— Task to complete —
Go over the material below and report every line that contains the word "turntable".

— Data records —

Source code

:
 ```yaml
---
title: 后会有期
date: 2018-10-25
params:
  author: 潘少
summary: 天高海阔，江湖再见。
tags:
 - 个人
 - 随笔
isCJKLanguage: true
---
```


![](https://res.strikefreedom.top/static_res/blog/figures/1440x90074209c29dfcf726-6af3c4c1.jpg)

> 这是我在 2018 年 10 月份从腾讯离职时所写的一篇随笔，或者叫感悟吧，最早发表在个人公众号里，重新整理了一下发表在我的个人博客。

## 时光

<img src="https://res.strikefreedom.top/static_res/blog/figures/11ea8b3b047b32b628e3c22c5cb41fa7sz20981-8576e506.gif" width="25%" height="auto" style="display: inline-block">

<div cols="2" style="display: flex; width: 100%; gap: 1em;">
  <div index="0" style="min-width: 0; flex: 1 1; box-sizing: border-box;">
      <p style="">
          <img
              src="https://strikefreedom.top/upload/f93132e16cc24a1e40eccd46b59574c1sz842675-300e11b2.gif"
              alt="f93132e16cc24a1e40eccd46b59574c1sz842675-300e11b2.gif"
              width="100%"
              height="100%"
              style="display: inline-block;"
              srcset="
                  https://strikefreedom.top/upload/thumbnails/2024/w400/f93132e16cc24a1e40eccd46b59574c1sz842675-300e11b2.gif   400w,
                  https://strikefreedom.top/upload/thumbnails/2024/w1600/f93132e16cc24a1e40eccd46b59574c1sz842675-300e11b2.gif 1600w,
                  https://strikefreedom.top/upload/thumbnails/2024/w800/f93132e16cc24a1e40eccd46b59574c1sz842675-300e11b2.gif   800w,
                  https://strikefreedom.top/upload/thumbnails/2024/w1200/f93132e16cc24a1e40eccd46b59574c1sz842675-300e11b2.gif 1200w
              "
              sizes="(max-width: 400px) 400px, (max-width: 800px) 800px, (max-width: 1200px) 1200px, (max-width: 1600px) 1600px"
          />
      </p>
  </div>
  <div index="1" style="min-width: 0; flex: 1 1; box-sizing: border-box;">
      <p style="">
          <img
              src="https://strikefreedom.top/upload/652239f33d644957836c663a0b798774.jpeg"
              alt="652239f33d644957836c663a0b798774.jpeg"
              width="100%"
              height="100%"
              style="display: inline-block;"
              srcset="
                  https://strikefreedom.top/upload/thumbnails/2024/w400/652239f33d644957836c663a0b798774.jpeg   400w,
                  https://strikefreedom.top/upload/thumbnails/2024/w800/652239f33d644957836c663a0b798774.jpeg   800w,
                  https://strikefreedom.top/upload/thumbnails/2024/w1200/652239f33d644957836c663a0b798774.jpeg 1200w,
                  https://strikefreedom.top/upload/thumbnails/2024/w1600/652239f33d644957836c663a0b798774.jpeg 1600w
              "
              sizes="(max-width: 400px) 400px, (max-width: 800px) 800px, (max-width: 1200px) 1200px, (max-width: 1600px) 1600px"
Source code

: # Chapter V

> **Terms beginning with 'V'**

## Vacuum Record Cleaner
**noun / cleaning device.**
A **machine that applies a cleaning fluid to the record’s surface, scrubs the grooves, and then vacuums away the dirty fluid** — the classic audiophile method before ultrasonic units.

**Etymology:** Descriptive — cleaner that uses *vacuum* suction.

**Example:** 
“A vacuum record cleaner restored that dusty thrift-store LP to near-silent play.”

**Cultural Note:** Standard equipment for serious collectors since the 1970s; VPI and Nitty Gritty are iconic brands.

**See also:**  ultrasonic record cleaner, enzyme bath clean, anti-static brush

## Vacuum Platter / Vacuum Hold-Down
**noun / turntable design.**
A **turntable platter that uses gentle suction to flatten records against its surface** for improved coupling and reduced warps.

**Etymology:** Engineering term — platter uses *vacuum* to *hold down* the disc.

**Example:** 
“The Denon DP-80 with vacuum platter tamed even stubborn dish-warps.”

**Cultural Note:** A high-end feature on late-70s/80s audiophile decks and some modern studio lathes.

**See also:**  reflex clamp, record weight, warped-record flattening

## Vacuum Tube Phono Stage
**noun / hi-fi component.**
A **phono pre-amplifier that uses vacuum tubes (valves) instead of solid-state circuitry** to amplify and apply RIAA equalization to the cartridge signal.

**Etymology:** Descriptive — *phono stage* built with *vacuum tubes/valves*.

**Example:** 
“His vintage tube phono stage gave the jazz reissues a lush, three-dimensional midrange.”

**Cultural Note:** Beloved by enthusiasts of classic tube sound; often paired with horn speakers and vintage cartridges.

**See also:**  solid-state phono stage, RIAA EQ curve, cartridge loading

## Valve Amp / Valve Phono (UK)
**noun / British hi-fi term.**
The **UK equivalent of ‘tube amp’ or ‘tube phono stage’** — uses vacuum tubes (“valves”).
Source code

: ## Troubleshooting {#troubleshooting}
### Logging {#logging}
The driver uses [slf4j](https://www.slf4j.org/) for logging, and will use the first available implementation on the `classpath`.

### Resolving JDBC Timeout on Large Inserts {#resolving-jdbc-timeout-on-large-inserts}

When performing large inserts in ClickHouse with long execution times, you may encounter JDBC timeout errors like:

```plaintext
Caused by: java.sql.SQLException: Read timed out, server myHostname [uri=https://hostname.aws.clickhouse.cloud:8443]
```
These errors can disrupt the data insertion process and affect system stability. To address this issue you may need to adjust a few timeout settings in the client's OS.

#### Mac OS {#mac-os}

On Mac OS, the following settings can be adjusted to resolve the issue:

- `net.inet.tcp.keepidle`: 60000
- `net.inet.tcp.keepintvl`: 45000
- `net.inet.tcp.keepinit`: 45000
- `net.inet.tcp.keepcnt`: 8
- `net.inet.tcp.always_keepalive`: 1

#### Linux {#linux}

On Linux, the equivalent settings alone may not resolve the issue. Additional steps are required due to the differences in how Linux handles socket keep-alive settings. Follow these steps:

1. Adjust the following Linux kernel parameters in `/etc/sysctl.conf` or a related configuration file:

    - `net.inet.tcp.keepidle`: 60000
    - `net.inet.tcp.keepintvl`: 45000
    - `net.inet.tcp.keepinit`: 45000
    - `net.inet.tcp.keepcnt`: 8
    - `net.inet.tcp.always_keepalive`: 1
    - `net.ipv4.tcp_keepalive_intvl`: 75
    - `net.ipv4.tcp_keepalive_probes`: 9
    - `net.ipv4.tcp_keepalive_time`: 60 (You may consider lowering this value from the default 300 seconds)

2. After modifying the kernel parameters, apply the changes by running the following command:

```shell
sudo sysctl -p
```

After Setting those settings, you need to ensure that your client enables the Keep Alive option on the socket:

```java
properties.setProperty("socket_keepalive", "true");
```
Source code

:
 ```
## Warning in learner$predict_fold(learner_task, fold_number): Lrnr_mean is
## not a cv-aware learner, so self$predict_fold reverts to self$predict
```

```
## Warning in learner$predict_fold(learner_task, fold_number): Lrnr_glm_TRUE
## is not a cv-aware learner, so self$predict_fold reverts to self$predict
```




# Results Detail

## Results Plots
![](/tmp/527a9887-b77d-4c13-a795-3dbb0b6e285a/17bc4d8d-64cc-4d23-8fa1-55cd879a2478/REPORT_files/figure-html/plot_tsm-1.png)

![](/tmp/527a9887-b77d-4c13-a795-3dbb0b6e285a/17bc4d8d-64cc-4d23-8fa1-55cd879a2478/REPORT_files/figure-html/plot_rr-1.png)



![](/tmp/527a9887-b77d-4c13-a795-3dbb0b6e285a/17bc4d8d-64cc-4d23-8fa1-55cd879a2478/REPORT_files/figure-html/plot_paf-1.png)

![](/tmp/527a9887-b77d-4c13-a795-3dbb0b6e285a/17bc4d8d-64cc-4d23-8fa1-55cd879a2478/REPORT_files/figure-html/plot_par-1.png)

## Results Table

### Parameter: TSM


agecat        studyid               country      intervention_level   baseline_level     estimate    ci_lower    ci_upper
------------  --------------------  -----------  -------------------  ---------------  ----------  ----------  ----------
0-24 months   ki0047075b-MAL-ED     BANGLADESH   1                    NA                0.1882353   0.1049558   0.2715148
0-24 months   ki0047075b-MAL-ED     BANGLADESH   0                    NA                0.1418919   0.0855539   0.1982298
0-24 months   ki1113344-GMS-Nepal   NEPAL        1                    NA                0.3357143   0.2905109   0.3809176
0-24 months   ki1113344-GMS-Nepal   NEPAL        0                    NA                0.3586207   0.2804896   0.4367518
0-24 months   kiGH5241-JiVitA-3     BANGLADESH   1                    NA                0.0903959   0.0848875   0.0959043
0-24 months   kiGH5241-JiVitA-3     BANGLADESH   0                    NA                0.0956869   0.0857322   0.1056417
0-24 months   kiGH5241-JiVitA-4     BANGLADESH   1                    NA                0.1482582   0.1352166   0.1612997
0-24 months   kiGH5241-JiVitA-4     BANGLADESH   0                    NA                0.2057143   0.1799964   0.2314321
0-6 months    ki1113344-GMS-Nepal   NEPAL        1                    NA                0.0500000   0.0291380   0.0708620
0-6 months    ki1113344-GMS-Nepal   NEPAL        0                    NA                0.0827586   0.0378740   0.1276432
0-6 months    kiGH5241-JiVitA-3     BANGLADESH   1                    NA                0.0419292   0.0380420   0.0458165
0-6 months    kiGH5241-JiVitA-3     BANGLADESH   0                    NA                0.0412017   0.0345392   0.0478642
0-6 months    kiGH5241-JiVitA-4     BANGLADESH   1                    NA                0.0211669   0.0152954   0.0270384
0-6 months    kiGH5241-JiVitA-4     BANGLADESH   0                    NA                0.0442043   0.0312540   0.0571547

— Solution to this exercise —
**noun / turntable design.**
A **turntable platter that uses gentle suction to flatten records against its surface** for improved coupling and reduced warps.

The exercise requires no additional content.